O que vemos é a persistência da contradição das classes sociais, a queda de braço entre o poder econômico das elites e a resistência do povo que se desenha de muitas maneiras. Assim, o processo de construção da independência se dá entre conflitos e acomodações, avanços e retrocessos, e não poderá jamais abrir mão ou acontecer sem a organização e a mobilização popular.
Isso porque a medida da independência nacional é a liberdade de autodeterminação de seu povo. E um povo somente alcançará essa liberdade quando for efetivamente respeitado enquanto ser humano. Estamos falando do direito ao trabalho digno, livre de exploração e violência, de participação efetiva nas decisões políticas, de direitos básicos, como alimentação e saúde, do direito a existir.
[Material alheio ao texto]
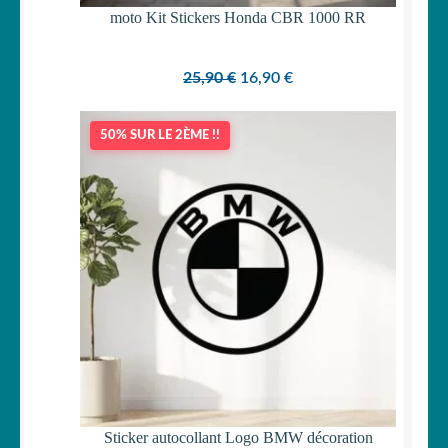
moto Kit Stickers Honda CBR 1000 RR
Le
Le
25,90
€
16,90
€
prix
prix
initial
actuel
50% SUR LE 2ÈME !!
était :
est :
25,90 €.
16,90 €.
Sticker autocollant Logo BMW décoration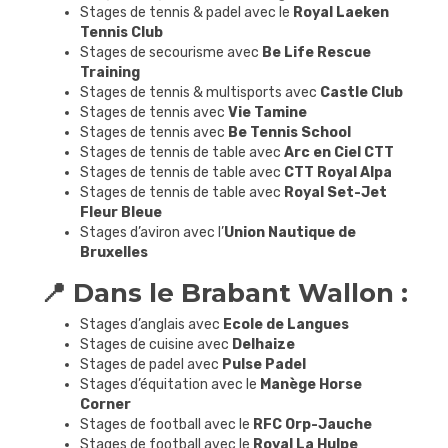
Stages de tennis & padel avec le
Royal Laeken
Tennis Club
Stages de secourisme avec
Be Life Rescue
Training
Stages de tennis & multisports avec
Castle Club
Stages de tennis avec
Vie Tamine
Stages de tennis avec
Be Tennis School
Stages de tennis de table avec
Arc en Ciel CTT
Stages de tennis de table avec
CTT Royal Alpa
Stages de tennis de table avec
Royal Set-Jet
Fleur Bleue
Stages d’aviron avec l’
Union Nautique de
Bruxelles
📍 Dans le Brabant Wallon :
Stages d’anglais avec
Ecole de Langues
Stages de cuisine avec
Delhaize
Stages de padel avec
Pulse Padel
Stages d’équitation avec le
Manège Horse
Corner
Stages de football avec le
RFC Orp-Jauche
Stages de football avec le
Royal La Hulpe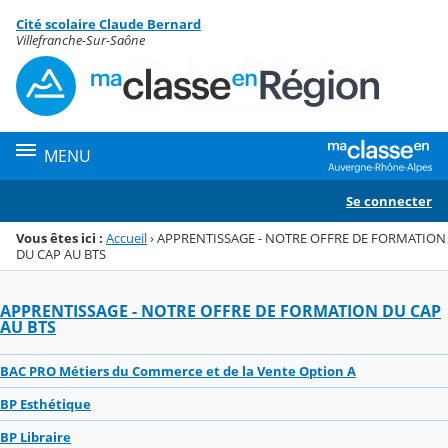
Panneau de gestion des cookies
Cité scolaire Claude Bernard
Menu de la rubrique
Contenu
Villefranche-Sur-Saône
MENU
Se connecter
Vous êtes ici :
Accueil
›
APPRENTISSAGE - NOTRE OFFRE DE FORMATION
DU CAP AU BTS
APPRENTISSAGE - NOTRE OFFRE DE FORMATION DU CAP
AU BTS
BAC PRO Métiers du Commerce et de la Vente Option A
BP Esthétique
BP Libraire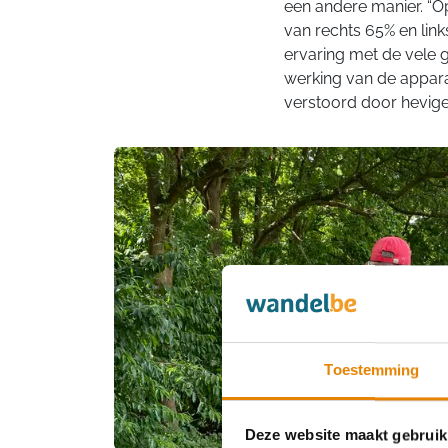
een andere manier. “Op
van rechts 65% en link
ervaring met de vele g
werking van de appara
verstoord door hevige 
Toestemming
Deze website maakt gebruik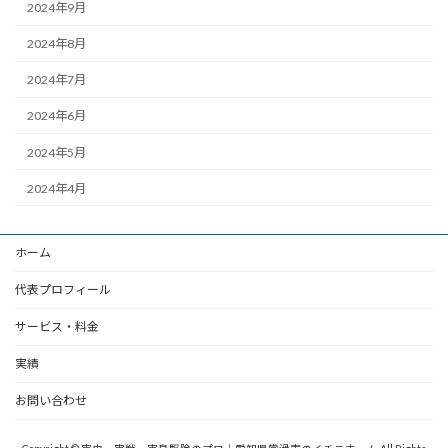
2024年9月
2024年8月
2024年7月
2024年6月
2024年5月
2024年4月
ホーム
代表プロフィール
サービス・料金
実績
お問い合わせ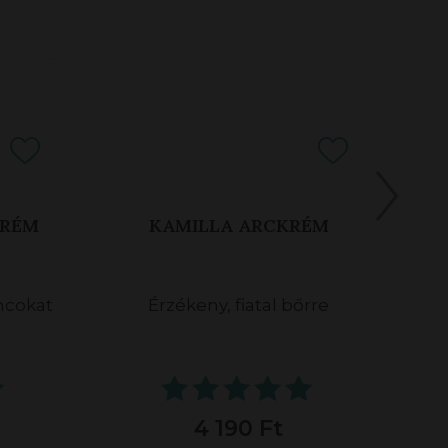
KRÉM
KAMILLA ARCKRÉM
áncokat
Érzékeny, fiatal bőrre
P
4 190 Ft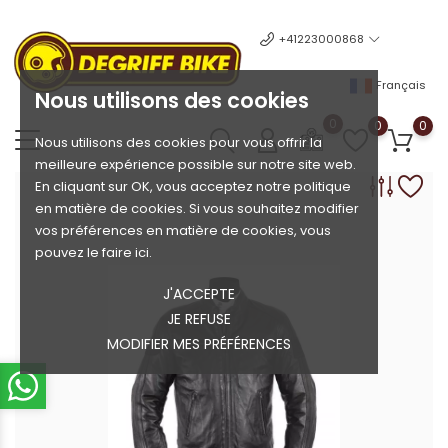
+41223000868
Français
Nous utilisons des cookies
0
0
0
Nous utilisons des cookies pour vous offrir la
meilleure expérience possible sur notre site web.
En cliquant sur OK, vous acceptez notre politique
en matière de cookies. Si vous souhaitez modifier
vos préférences en matière de cookies, vous
pouvez le faire ici.
J'ACCEPTE
JE REFUSE
MODIFIER MES PRÉFÉRENCES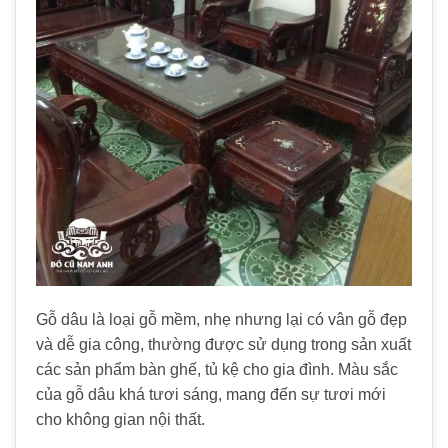
Gỗ dâu là loại gỗ mềm, nhẹ nhưng lại có vân gỗ đẹp
và dễ gia công, thường được sử dụng trong sản xuất
các sản phẩm bàn ghế, tủ kệ cho gia đình. Màu sắc
của gỗ dâu khá tươi sáng, mang đến sự tươi mới
cho không gian nội thất.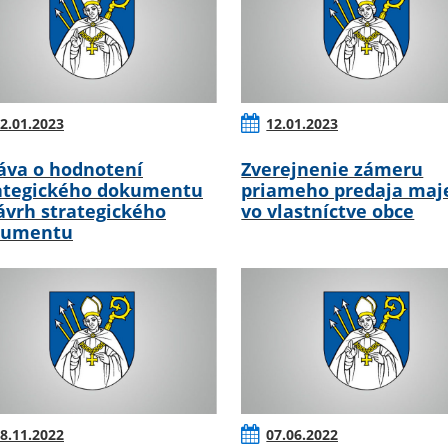
2.01.2023
12.01.2023
áva o hodnotení
Zverejnenie zámeru
ategického dokumentu
priameho predaja maj
ávrh strategického
vo vlastníctve obce
kumentu
8.11.2022
07.06.2022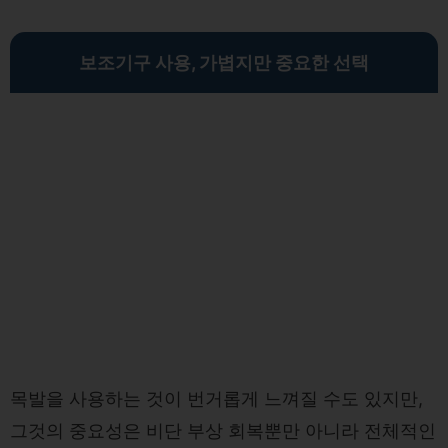
보조기구 사용, 가볍지만 중요한 선택
목발을 사용하는 것이 번거롭게 느껴질 수도 있지만,
그것의 중요성은 비단 부상 회복뿐만 아니라 전체적인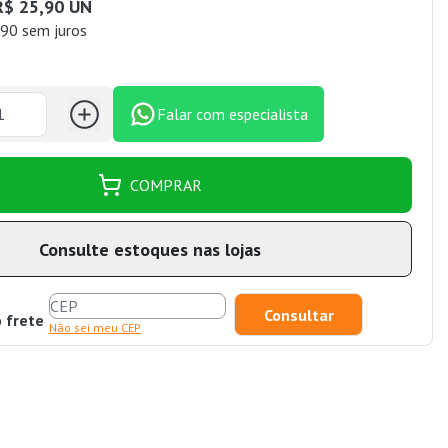
R$ 25,90 UN
90 sem juros
Falar com especialista
COMPRAR
Consulte estoques nas lojas
o frete
Não sei meu CEP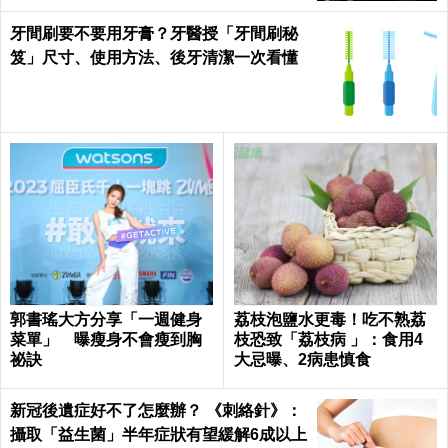
牙間刷要不要用牙膏？牙醫授「牙間刷秘
笈」尺寸、使用方法、後牙清潔一次看懂
郭書瑤大方分享「一週健身
荔枝泡鹽水更毒！吃不熟荔
菜單」 曝瘦身不會瘦到胸
枝恐致「荔枝病 」：食用4
祕訣
大忌曝、2病患慎食
新冠後遺症好不了怎麼辦？ 《刺絡針》：
攝取「益生菌」半年症狀有望緩解6成以上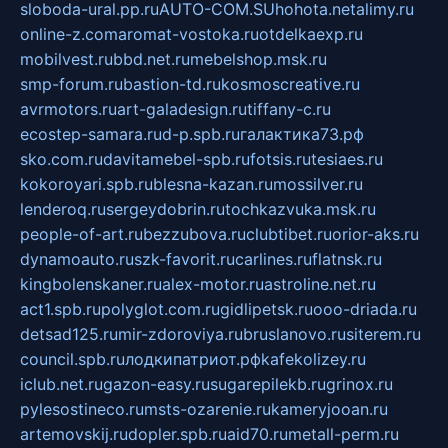
sloboda-ural.pp.ru
AUTO-COM.SU
hohota.net
alimy.ru
online-z.com
aromat-vostoka.ru
otdelkaexp.ru
mobilvest.ru
bbd.net.ru
mebelshop.msk.ru
smp-forum.ru
bastion-td.ru
kosmoscreative.ru
avrmotors.ru
art-galadesign.ru
tiffany-c.ru
ecostep-samara.ru
d-p.spb.ru
галактика73.рф
sko.com.ru
davitamebel-spb.ru
fotsis.ru
tesiaes.ru
kokoroyari.spb.ru
blesna-kazan.ru
mossilver.ru
lenderoq.ru
sergeydobrin.ru
tochkazvuka.msk.ru
people-of-art.ru
bezzubova.ru
clubtibet.ru
orior-aks.ru
dynamoauto.ru
szk-favorit.ru
carlines.ru
flatnsk.ru
kingbolenskaner.ru
alex-motor.ru
astroline.net.ru
act1.spb.ru
polyglot.com.ru
gidlipetsk.ru
ooo-driada.ru
detsad125.ru
mir-zdoroviya.ru
bruslanovo.ru
siterem.ru
council.spb.ru
лодкипатриот.рф
kafekolizey.ru
iclub.net.ru
gazon-easy.ru
sugarepilekb.ru
grinox.ru
pylesostineco.ru
msts-ozarenie.ru
kameryjooan.ru
artemovskij.ru
dopler.spb.ru
aid70.ru
metall-perm.ru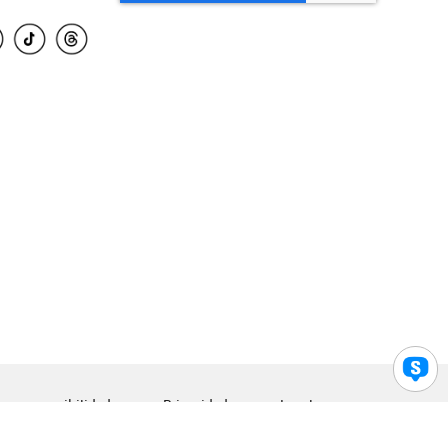
para accesibilidad
Privacidad
Legal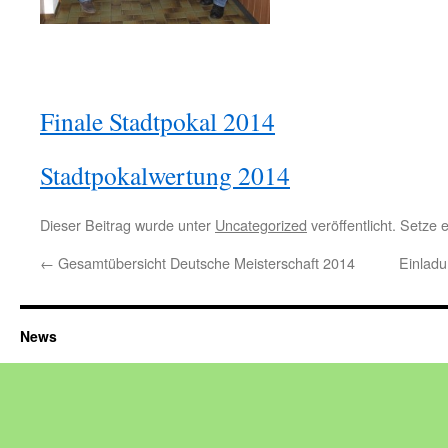
Finale Stadtpokal 2014
Stadtpokalwertung 2014
Dieser Beitrag wurde unter
Uncategorized
veröffentlicht. Setze
←
Gesamtübersicht Deutsche Meisterschaft 2014
Einladu
News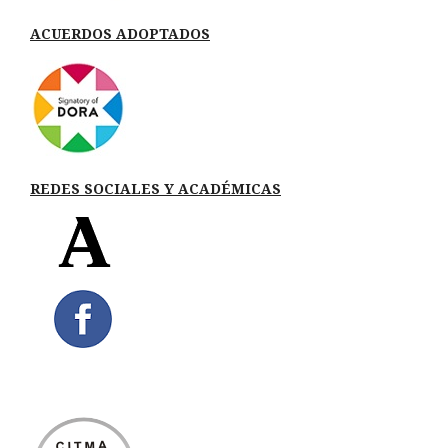
ACUERDOS ADOPTADOS
REDES SOCIALES Y ACADÉMICAS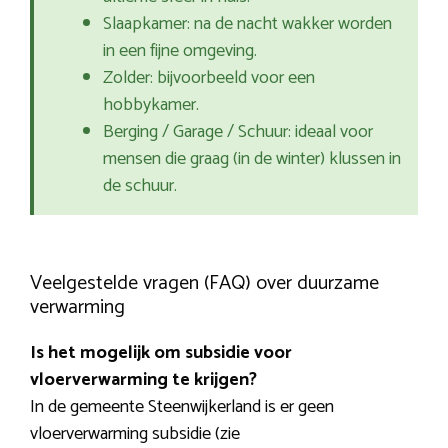
Slaapkamer: na de nacht wakker worden
in een fijne omgeving.
Zolder: bijvoorbeeld voor een
hobbykamer.
Berging / Garage / Schuur: ideaal voor
mensen die graag (in de winter) klussen in
de schuur.
Veelgestelde vragen (FAQ) over duurzame
verwarming
Is het mogelijk om subsidie voor
vloerverwarming te krijgen?
In de gemeente Steenwijkerland is er geen
vloerverwarming subsidie (zie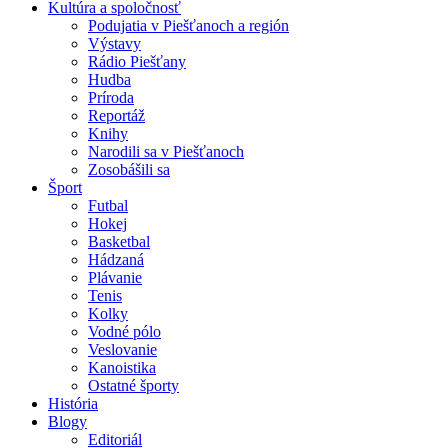
Kultúra a spoločnosť
Podujatia v Piešťanoch a región
Výstavy
Rádio Piešťany
Hudba
Príroda
Reportáž
Knihy
Narodili sa v Piešťanoch
Zosobášili sa
Šport
Futbal
Hokej
Basketbal
Hádzaná
Plávanie
Tenis
Kolky
Vodné pólo
Veslovanie
Kanoistika
Ostatné športy
História
Blogy
Editoriál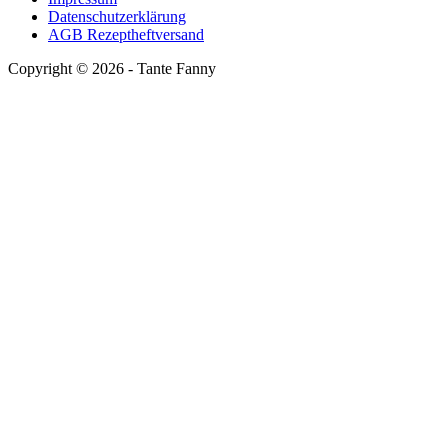
Datenschutzerklärung
AGB Rezeptheftversand
Copyright ©
2026
- Tante Fanny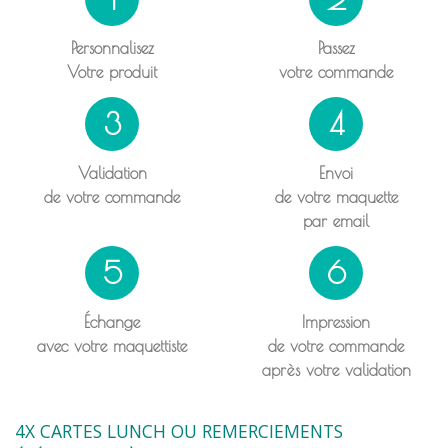
Personnalisez
Passez
Votre produit
votre commande
3
4
Validation
Envoi
de votre commande
de votre maquette
par email
5
6
Échange
Impression
avec votre maquettiste
de votre commande
après votre validation
4X CARTES LUNCH OU REMERCIEMENTS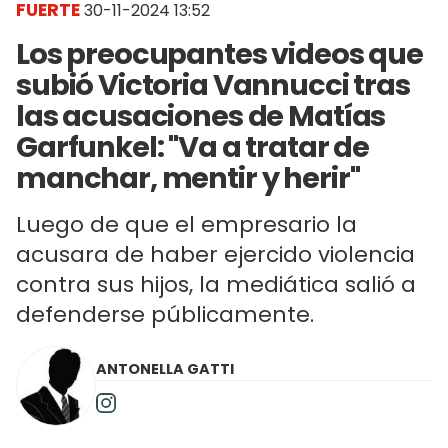
FUERTE
30-11-2024 13:52
Los preocupantes videos que
subió Victoria Vannucci tras
las acusaciones de Matías
Garfunkel: "Va a tratar de
manchar, mentir y herir"
Luego de que el empresario la
acusara de haber ejercido violencia
contra sus hijos, la mediática salió a
defenderse públicamente.
ANTONELLA GATTI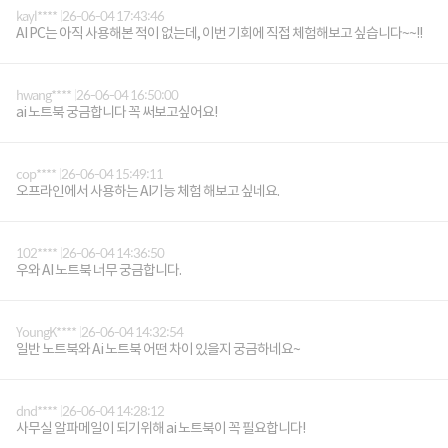
kayl****
26-06-04 17:43:46
AI PC는 아직 사용해본 적이 없는데, 이번 기회에 직접 체험해보고 싶습니다~~!!
hwang****
26-06-04 16:50:00
ai 노트북 궁금합니다 꼭 써보고싶어요!
cop****
26-06-04 15:49:11
오프라인에서 사용하는 AI기능 체험 해보고 싶네요.
102****
26-06-04 14:36:50
우와 AI 노트북 너무 궁금합니다.
YoungK****
26-06-04 14:32:54
일반 노트북와 Ai 노트북 어떤 차이 있을지 궁금하네요~
dnd****
26-06-04 14:28:12
사무실 알파메일이 되기위해 ai 노트북이 꼭 필요합니다!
Dentro do contexto da política nacional, o que pode entrar no rol das comemorações se ainda precisamos lutar contra projetos de devastação ambiental, contra a ameaça às terras indígenas, contra a pejotização da economia, contra o trabalho precarizado, contra o veneno na comida, contra o desmonte do SUS, do SUAS e da educação?
No DF, o governo Ibaneis entrega a saúde à iniciativa privada, precariza a educação, desmonta a assistência e sua má gestão privilegia interesses de mercado em detrimento da vida humana.
É preciso perceber que o colonialismo é o pano de fundo desse contexto.
A elite brasileira é antinacional e antipopular, se associa ao poder hegemônico de grandes potências visando garantir os interesses do capital, que coloca o lucro e o acúmulo acima de qualquer outro valor. Para tanto, as populações de países como o Brasil pagam o preço sofrendo as sanções de políticas que retiram direitos, desmobilizam as massas, aumentam a violência, praticam a necropolítica e destroem a natureza. E ainda assim, resistimos.
Nossa história mostra a capacidade do povo em se reinventar e para transformar sofrimento em luta. O que temos em termos de liberdade, soberania, direito e garantias é fruto das mobilizações populares. Nunca foram concessões. Esse é o grito de independência que nos interessa.
Esse é grito que queremos fortalecer e tornar uníssono no combate a todas as formas de opressão.
Um projeto de independência nacional deve acontecer com o fortalecimento das periferias, onde está o povo e a classe trabalhadora.
O avanço dos comitês populares nas diversas áreas político-sociais não pode ser desperdiçado sem que ocorra um verdadeiro trabalho de base com vistas à mobilização popular. Em meio à possibilidade de debate e discussão sobre cultura e economia solidária, pontos fortes das economias e comunidades populares, as iniciativas existentes precisam ir além do empreendedorismo individual.
Descolonizar a noção de economia é desalienar não só os processos de produção, mas a circulação de produtos, a organização do trabalho e os ideais que nos movem.
Se setembro anuncia a primavera, que ela chegue com o florescimento do pensamento combativo e da consciência do fazer histórico da classe trabalhadora. Que todas as periferias possam fazer brotar as rosas da revolução no seu solo cultivado com trabalho e afetividade.
A potência da cultura, do conhecimento e da economia popular que encontramos nas periferias é a força que falta para uma efetiva transformação da sociedade brasileira, com mais justiça e vida. Só que essa força potencial necessita da organização, da união e da consciência política para se colocar em movimento. São muitas as oportunidades de diálogo sem o qual não há despertar algum.
Que façamos das nossas lutas e ações cotidianas espaços permanentes de formação, de troca (não só de produtos e dinheiro, mas de perspectivas e olhares) e debate. Em cada feira, sarau ou festival nas ruas, é lá que devemos puxar o nosso Grito de Independência.
*Alex Martins Silva e Paula Juliana Foltran são membros do Coletivo Família Hip Hop.
**Este é um artigo de opinião e não necessariamente representa a linha editorial do Brasil do Fato.